Daily Paper

Safety is Non-Compositional: A Formal Framework for Capability-Based AI Systems

The first formal proof that safety is non-compositional — two individually safe AI agents can collectively reach forbidden goals through emergent conjunctive capability dependencies. Component-level safety verification is provably insufficient.

arXiv:2603.15973 Theoretical

Cosimo Spera

compositionalityformal-verificationmulti-agentsafety-certificationcapability-dependenciesembodied-ai

Safety is Non-Compositional: Why Testing Components Isn’t Enough

1. The Compositionality Assumption — Formally Disproved

Every major AI safety framework — the EU AI Act, NIST AI RMF, ISO 42001 — implicitly assumes that if individual components are safe, the composed system will be safe. Spera provides the first formal proof that this assumption is false.

The core result: in the presence of conjunctive capability dependencies, two agents that are each individually incapable of reaching any forbidden capability can, when combined, collectively reach a forbidden goal. Safety is not a property that composes.

This is not a speculative concern. It is a mathematical theorem with a formal proof.

2. How Composition Creates Danger

The mechanism is conjunctive capability emergence. Agent A can perform action X but not action Y. Agent B can perform action Y but not action X. Neither agent alone can achieve the forbidden goal XY. But when composed, the system can execute X then Y — reaching a state that neither component could reach independently.

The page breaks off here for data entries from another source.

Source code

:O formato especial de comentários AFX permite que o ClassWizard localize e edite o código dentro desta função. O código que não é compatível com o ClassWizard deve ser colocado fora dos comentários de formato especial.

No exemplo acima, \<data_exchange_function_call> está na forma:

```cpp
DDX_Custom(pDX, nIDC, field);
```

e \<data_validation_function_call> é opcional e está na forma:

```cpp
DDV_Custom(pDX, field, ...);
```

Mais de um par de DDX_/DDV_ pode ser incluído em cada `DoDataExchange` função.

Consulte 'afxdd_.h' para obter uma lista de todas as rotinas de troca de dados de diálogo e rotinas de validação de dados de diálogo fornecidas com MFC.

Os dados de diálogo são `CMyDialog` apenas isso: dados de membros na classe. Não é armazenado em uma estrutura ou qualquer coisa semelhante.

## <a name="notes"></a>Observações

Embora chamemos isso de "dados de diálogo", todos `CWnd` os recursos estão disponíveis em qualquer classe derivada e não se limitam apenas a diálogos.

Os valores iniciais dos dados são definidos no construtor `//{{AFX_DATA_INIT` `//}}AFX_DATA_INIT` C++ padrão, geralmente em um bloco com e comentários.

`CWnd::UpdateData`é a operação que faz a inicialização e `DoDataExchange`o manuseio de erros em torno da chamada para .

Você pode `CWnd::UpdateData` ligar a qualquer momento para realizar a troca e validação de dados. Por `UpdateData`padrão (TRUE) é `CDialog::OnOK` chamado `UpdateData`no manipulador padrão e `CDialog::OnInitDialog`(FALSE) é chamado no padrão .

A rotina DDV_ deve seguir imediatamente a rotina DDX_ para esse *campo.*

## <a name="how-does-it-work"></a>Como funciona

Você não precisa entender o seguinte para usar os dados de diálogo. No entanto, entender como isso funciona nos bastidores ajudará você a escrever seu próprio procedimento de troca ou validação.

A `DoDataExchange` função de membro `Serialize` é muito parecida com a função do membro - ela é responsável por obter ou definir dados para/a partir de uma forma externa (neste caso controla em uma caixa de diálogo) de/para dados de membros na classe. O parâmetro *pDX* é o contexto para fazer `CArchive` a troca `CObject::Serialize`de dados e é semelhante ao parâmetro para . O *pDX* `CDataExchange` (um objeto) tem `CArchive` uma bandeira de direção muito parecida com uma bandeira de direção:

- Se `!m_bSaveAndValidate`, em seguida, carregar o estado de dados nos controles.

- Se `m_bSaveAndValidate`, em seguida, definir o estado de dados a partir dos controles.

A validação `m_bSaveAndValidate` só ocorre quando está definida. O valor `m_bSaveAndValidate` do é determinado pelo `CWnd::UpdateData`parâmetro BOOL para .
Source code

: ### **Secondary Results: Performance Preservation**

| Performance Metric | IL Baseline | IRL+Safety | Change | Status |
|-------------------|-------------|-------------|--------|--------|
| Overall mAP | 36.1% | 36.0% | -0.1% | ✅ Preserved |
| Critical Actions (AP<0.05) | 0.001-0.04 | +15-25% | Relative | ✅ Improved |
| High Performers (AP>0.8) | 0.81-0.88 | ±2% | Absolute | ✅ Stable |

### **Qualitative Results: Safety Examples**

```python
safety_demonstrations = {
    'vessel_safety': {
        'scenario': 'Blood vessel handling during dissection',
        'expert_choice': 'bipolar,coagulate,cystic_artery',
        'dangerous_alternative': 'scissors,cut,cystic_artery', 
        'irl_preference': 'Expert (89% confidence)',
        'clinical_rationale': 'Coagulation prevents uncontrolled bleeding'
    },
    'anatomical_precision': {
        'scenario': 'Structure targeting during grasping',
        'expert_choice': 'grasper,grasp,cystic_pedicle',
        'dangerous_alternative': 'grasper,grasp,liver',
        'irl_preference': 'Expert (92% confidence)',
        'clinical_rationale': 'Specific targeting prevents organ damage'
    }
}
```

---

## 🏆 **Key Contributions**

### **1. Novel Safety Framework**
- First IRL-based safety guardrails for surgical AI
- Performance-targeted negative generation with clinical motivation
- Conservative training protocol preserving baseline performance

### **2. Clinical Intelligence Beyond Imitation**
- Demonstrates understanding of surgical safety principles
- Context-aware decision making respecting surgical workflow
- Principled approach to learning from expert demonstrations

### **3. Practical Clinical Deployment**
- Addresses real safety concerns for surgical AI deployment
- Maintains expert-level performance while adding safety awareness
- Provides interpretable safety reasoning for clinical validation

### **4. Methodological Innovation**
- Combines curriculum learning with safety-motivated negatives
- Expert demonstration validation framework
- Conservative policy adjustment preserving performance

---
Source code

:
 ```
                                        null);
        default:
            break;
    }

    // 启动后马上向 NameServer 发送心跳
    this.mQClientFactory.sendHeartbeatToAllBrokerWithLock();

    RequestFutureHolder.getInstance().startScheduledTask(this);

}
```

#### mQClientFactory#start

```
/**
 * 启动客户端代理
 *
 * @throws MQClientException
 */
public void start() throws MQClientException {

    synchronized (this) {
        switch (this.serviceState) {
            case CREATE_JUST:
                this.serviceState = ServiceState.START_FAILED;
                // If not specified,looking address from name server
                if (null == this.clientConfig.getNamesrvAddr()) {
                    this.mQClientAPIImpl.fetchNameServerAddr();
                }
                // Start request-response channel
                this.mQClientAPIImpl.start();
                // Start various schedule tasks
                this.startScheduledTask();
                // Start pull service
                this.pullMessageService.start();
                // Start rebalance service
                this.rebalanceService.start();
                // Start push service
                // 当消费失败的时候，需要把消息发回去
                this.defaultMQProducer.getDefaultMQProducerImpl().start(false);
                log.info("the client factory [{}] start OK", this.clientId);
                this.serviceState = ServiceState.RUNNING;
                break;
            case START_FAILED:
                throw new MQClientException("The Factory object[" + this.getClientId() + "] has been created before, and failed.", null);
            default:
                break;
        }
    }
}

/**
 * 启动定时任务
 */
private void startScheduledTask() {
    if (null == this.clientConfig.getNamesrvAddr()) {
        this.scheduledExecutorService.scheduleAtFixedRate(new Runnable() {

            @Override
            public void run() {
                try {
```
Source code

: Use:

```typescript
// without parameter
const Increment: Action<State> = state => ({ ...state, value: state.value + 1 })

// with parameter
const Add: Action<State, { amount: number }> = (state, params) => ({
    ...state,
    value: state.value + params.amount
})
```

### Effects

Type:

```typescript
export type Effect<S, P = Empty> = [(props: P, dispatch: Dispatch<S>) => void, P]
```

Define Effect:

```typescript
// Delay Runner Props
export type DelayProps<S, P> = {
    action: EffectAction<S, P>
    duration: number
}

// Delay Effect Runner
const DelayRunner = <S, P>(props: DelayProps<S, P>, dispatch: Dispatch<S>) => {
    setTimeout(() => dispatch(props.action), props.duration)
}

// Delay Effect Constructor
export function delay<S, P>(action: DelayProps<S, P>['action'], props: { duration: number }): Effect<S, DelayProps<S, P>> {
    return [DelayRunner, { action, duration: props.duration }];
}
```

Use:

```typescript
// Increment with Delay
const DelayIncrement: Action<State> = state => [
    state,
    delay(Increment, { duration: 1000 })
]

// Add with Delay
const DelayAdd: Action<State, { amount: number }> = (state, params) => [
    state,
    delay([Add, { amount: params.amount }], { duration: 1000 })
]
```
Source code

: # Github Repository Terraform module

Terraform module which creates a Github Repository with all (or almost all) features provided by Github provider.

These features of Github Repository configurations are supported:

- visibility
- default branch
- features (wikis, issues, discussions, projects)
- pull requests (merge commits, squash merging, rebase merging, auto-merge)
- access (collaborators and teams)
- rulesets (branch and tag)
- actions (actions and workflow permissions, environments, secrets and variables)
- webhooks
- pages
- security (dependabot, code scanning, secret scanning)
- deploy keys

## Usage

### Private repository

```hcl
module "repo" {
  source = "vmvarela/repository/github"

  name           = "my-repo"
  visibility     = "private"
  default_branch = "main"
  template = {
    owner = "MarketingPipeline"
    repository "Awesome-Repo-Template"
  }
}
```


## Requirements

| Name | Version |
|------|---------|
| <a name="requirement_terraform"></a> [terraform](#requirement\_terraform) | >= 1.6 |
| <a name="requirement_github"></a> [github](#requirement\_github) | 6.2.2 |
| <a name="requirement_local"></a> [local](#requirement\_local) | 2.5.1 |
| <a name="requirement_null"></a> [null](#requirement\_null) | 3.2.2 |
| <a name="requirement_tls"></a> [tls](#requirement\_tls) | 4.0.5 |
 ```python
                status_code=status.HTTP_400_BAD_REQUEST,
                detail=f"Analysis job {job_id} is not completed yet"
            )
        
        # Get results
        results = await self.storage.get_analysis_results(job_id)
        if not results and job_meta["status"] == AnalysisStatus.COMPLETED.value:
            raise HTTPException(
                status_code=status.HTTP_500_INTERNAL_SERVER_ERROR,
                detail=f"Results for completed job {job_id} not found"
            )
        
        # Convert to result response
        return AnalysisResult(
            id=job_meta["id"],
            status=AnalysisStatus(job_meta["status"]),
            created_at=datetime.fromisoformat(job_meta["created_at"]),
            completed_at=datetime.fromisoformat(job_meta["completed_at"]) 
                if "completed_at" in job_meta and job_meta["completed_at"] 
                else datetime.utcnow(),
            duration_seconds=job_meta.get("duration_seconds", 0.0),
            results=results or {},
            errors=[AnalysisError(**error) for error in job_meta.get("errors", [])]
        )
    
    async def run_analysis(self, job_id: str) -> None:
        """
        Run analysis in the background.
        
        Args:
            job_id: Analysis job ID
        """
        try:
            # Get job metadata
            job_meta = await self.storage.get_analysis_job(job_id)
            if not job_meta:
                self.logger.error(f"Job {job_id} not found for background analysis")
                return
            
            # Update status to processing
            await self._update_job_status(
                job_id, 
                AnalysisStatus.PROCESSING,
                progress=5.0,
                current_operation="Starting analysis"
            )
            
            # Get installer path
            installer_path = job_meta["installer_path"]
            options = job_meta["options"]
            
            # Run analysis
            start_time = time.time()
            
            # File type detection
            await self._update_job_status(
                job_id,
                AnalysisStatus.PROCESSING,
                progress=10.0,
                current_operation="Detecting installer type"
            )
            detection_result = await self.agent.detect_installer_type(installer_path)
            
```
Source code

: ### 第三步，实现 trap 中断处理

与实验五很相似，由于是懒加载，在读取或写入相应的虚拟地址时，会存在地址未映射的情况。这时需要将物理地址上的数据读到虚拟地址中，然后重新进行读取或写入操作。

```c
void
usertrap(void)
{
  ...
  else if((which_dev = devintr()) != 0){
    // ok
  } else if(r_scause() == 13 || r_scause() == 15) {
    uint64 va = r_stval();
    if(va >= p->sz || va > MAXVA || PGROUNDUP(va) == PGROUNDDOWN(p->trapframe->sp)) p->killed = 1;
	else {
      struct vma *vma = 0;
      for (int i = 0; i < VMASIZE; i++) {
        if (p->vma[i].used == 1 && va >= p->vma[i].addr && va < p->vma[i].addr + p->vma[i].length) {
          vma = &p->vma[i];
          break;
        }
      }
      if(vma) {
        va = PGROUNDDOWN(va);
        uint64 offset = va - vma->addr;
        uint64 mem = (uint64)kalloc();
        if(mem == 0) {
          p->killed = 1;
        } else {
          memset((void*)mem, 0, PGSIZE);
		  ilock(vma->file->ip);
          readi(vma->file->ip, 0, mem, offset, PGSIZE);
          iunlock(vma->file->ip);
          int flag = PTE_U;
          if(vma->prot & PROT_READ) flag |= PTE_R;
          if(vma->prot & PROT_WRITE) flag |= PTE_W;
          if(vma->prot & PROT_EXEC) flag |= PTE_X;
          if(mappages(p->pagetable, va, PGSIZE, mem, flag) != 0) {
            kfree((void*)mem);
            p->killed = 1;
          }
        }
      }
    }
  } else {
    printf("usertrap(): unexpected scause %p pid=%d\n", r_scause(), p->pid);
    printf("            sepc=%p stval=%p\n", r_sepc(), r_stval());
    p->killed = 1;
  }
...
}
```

The critical insight is that this emergence is invisible to component-level testing. You can exhaustively verify that Agent A is safe and Agent B is safe, and still deploy a system that violates safety constraints. The violation exists only in the composition, not in the components.

3. Real-World Implications

This theoretical result has immediate practical consequences:

For embodied AI: A robot’s perception module may be individually safe (correctly identifies hazards) and its planning module may be individually safe (generates collision-free paths). But composed, the perception module’s edge cases create inputs the planner was never tested on — producing physically dangerous trajectories from individually-verified components.

For LoRA composition: This paper provides the formal foundation for what CoLoRA (arXiv:2603.12681) demonstrated empirically last week — individually benign LoRA adapters composing to suppress safety alignment. Spera’s framework explains why this is possible: safety is a system property, not a component property.

For regulatory conformity assessment: The EU AI Act Article 9 requires risk management for high-risk AI systems. Article 43 defines conformity assessment procedures. Both assume that testing components and subsystems provides evidence about system-level safety. Spera’s proof shows this assumption is formally invalid — conformity assessment based on component testing can certify a system as safe when it is not.

4. The Capability Lattice Framework

Spera formalises AI systems as operating within a capability lattice — a partially ordered set of capabilities where composition creates new capabilities through joins. A safety specification defines a set of forbidden capabilities. The key theorem shows that the set of “safe” systems (those that cannot reach forbidden capabilities) is not closed under composition when conjunctive dependencies exist.

This means there is no general procedure for inferring system-level safety from component-level safety proofs. The verification problem is fundamentally harder for composed systems than for individual agents.

5. What This Means for Safety Evaluation

The practical implication is stark: component-level safety testing is necessary but provably insufficient. Any safety certification regime that does not include system-level compositional testing has a formal gap that cannot be closed by more thorough component testing.

This has direct implications for:

  • Standards bodies drafting conformity assessment procedures (CEN/CENELEC JTC 21, ISO/IEC JTC 1/SC 42)
  • Notified bodies performing EU AI Act conformity assessments
  • Manufacturers building modular AI systems from verified components
  • Regulators accepting component-level evidence as proof of system-level safety

The paper does not propose a complete solution — it demonstrates the impossibility of a particular class of solutions. This is the kind of negative result that reshapes how the field approaches safety verification.

6. Connection to Failure-First Research

This paper provides formal grounding for three findings in our research programme:

  1. CoLoRA composition attacks (Report #133): individually safe LoRA adapters compose to suppress safety. Spera’s theorem explains the formal mechanism.

  2. The Compositionality Gap (Report #143): our policy brief arguing that EU AI Act conformity assessment assumes compositionality. Spera’s proof shows this assumption is formally invalid.

  3. The Defense Impossibility Theorem (Report #145): our four-proposition argument that no single-layer defense can be complete for embodied AI. Spera’s capability lattice provides the formal framework for Proposition 4 (incompleteness).


References

  1. Spera, C. (2026). “Safety is Non-Compositional: A Formal Framework for Capability-Based AI Systems.” arXiv:2603.15973.
  2. Ding, S. (2026). “Colluding LoRA: A Composite Attack on LLM Safety Alignment.” arXiv:2603.12681.
  3. EU AI Act, Regulation (EU) 2024/1689, Articles 9 and 43.

This analysis is part of the Failure-First Embodied AI daily paper series, which reviews new research relevant to adversarial safety evaluation of embodied AI systems.